O problema surge quando:
- o auditor passa a decidir sobre conduta clínica;
- há desqualificação técnica sem contato direto com o caso;
- ocorre pressão indireta por redução de custos.
A tensão não é apenas contratual. É estrutural.
7. Demandas judiciais de cobrança de honorários
Quando as glosas hospitalares são consideradas indevidas, o profissional pode buscar:
- cobrança administrativa;
- mediação;
- demanda judicial.
O que é discutido judicialmente?
As ações geralmente envolvem:
- cobrança de honorários glosados;
- pagamento de OPMEs;
- indenização por retenção indevida;
- declaração de nulidade de cláusula abusiva.
O juiz analisará:
- documentação clínica;
- contrato com a operadora;
- pareceres técnicos;
- eventual prova pericial.
Se ficar comprovado que a glosa foi meramente financeira e não técnica, pode haver condenação ao pagamento.
8. Há responsabilidade ética do auditor?
Sim.
O médico auditor também responde perante o Conselho Regional de Medicina.
Se houver:
- interferência indevida;
- desrespeito à autonomia do colega;
- decisão sem base técnica;
- prejuízo ao paciente;
pode haver apuração ética.
O exercício da auditoria não afasta deveres profissionais.

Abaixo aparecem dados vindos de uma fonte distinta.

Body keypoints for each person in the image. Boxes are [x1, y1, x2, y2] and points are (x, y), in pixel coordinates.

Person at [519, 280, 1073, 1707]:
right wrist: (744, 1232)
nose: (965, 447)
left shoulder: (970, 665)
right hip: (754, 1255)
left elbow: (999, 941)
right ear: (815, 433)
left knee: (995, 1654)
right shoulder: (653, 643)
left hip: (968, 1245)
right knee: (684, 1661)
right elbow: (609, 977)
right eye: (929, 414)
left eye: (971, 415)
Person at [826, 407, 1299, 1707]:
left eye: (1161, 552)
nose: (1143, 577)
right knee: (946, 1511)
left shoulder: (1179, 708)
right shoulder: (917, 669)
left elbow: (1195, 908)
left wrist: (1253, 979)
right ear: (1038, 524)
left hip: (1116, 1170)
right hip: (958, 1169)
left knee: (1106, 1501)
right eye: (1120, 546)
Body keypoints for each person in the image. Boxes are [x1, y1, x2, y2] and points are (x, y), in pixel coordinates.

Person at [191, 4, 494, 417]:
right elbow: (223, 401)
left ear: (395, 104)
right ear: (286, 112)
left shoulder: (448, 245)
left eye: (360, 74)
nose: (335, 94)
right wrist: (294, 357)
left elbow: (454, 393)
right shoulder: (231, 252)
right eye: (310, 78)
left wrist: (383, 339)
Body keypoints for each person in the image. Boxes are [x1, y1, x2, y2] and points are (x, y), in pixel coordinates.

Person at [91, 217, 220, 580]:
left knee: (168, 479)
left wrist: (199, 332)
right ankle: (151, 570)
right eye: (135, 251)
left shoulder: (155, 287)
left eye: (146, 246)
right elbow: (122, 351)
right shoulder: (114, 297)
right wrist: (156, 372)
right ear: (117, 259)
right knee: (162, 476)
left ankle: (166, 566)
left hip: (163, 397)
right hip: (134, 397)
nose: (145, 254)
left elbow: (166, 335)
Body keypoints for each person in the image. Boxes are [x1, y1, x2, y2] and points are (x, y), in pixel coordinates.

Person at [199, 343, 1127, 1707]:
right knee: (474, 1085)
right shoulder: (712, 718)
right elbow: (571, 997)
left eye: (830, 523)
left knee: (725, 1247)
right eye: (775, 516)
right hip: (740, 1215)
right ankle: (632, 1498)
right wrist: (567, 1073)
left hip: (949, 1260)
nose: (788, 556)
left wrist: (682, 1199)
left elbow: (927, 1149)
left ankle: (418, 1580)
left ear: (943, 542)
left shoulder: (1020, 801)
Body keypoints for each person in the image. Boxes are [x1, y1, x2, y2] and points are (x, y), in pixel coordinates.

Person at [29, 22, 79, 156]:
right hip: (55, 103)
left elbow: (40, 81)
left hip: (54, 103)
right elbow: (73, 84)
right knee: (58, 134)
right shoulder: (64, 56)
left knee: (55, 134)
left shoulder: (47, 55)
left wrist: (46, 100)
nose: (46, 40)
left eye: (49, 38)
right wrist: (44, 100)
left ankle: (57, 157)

9. A operadora pode interferir no ato médico?
Do ponto de vista jurídico, a operadora não pode praticar ato médico.
Ela pode:
- exigir justificativa técnica;
- solicitar relatórios;
- avaliar conformidade contratual.
Mas não pode:
- substituir o médico assistente;
- impor conduta clínica;
- condicionar tratamento à lógica puramente econômica.
O contrato não autoriza violação da ética profissional.
10. Qual é o elo entre ética médica e Direito da Saúde?
O elo está na proteção do paciente.
Em síntese, juridicamente, considera-se que:
- a auditoria médica é legítima quando técnica e fundamentada;
- a glosa é válida quando contratualmente justificada;
- o veto sem exame do paciente pode configurar infração ética;
- a interferência financeira no ato médico pode ser abusiva;
- a autonomia profissional não é absoluta, mas tem proteção normativa.
O equilíbrio entre sustentabilidade do sistema e integridade da prática médica é o centro do debate.
Conclusão
O conflito entre médico assistente e auditor não é apenas corporativo.
Ele envolve:
- ética profissional;
- equilíbrio contratual;
- responsabilidade civil;
- direito do paciente à melhor terapêutica.
Em síntese, juridicamente, considera-se que as Glosas hospitalares só são legítimas quando fundadas em critérios técnicos objetivos, respeitando a autonomia médica e os limites éticos da auditoria.
A gestão de custos é necessária, mas não pode se sobrepor à dignidade do paciente nem à responsabilidade clínica do profissional.